Lyft co-founder John Zimmer is asking people to imagine a “world built around people, not cars,” predicting that “by 2025, private car ownership will all-but end in major U.S. cities,” as autonomous vehicle fleets become widespreadFootnote 1. We see in our audit of vehicle safety oversight that it can take Transport Canada more than 10 years to develop many of its regulations related to vehicles—so if John Zimmer’s prediction is correct, the Department is already behind. It is critical for government departments to understand that their services need to be built around citizens, not process—or they can expect that those services will be disrupted.

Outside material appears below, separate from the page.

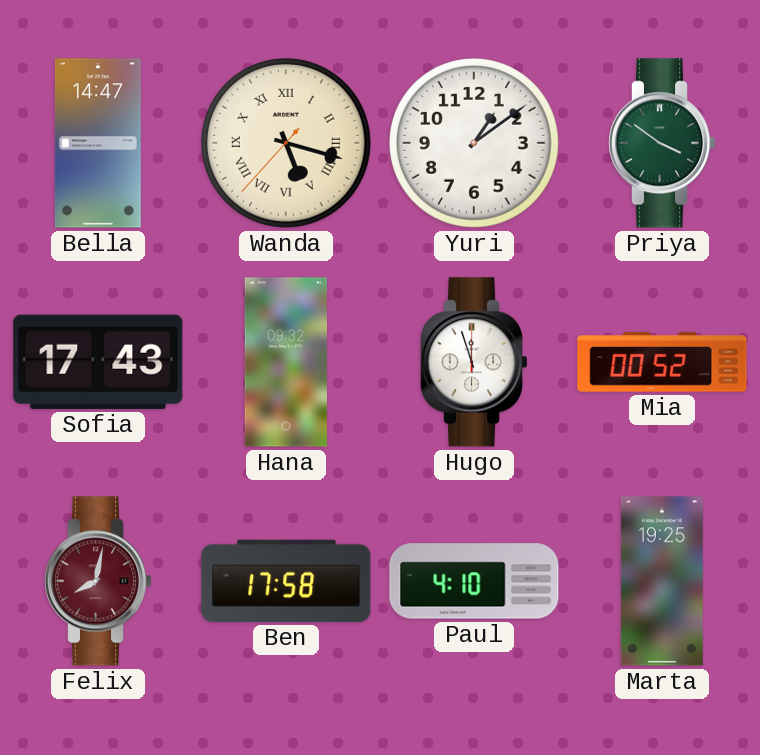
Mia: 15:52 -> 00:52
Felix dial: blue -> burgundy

While I make this plea for improving services on behalf of the individual citizen, I do understand that the job of a civil servant is not easy. Civil servants have to balance the needs of society against those of the individual, and often with limited resources. This balancing act becomes even more difficult in periods of austerity. In addition, civil servants work in a fast-paced, changing world, but one in which government decisions can be slow.
Conclusion
Parliamentary committees play a crucial role in challenging departments. I believe that there is an important role for parliamentary committees, whether those of the House of Commons or the Senate, to use our audit reports not just to understand what has happened, but also to make sure that changes take place. Committees should invite departments and agencies to appear before them multiple times, until it is evident that they have made the changes needed to improve their services to people.
In a few years, when this government is at the end of its current mandate and I am nearing the end of mine, I wonder if I will find myself repeating these words, or if I will be able to talk about real improvements in government services built around people.